25 August 2009

disgust in disguise
your love cloaked in lies.

you will miss me when i'm gone.

03 August 2009

i can't hear you over those pants.

somebody turn off the damn moon.

i could see the couple in my driver's side view mirror, kissing, gently.

it's when i look in the mirror, and expect to see a face. a face not my own.
a voice cracked and weary, yay, i do hear thee.

when i see my reflection i am absolutely transfixed by an image of myself paused in time. as if surprised i do indeed exist.

02 August 2009

i hear the thunder, rolling in.

they call me scarlett viletti like vile
i spew venom and bile
my body no more than a weapon.

i've told so many lies
not long now 'til i'll die
my heart alone won't get me to heaven.
familiarity breeds contempt.

01 August 2009

a drunken letter to myself. found behind my bed.

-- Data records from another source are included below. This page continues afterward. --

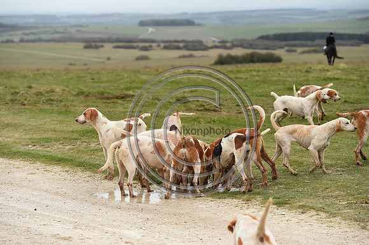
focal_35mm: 122
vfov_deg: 11.2
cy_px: 122
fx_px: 1250
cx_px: 184
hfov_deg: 16.8
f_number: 4.5
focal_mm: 122
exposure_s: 1/1250
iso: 1800
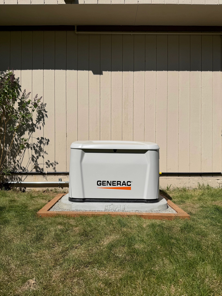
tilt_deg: -0.4
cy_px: 148
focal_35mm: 24
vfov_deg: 71.6
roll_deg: -1.3
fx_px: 205
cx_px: 111
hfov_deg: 56.8
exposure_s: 1/10309
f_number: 1.78
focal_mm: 6.76
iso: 80
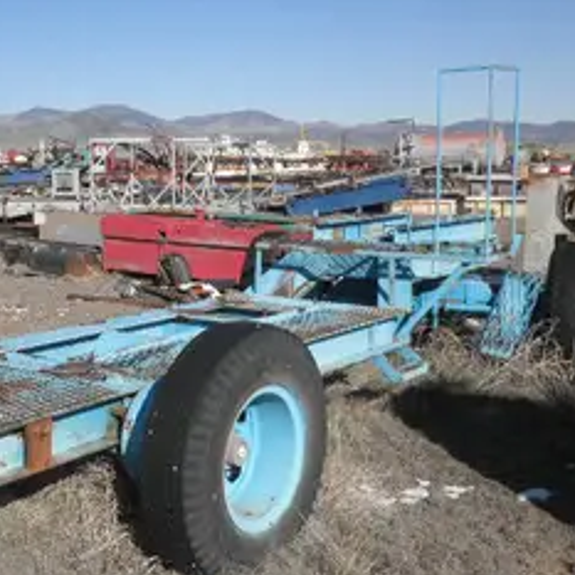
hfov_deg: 31.2
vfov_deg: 32.2
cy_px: 289
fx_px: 996
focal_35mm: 53
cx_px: 96
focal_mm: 6.1
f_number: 9.1
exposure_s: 1/160
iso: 64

verbatim, from the back of a torn envelope:

"i get the spins real easy these days partially to bad judgment partially because the boss won't let us eat or take a break and well hey

so i decide to go on one of my vomadventures and don't have glasses but make it towards crickets and water and i can almost hear the moon can't see it but know it's there a big ol' pancake of light

jesus i've invented the time machine and i'm 16."

i am but onion skin.

the warm body in the room, breathing furniture, transformed over-night to no more than a single, albeit most collossal pachederm.

a bird's eye view of tiwsting, highly viscous floors composed neatly of swarovski crystals and free-range eggshells to form a river basin dried and ready to traverse.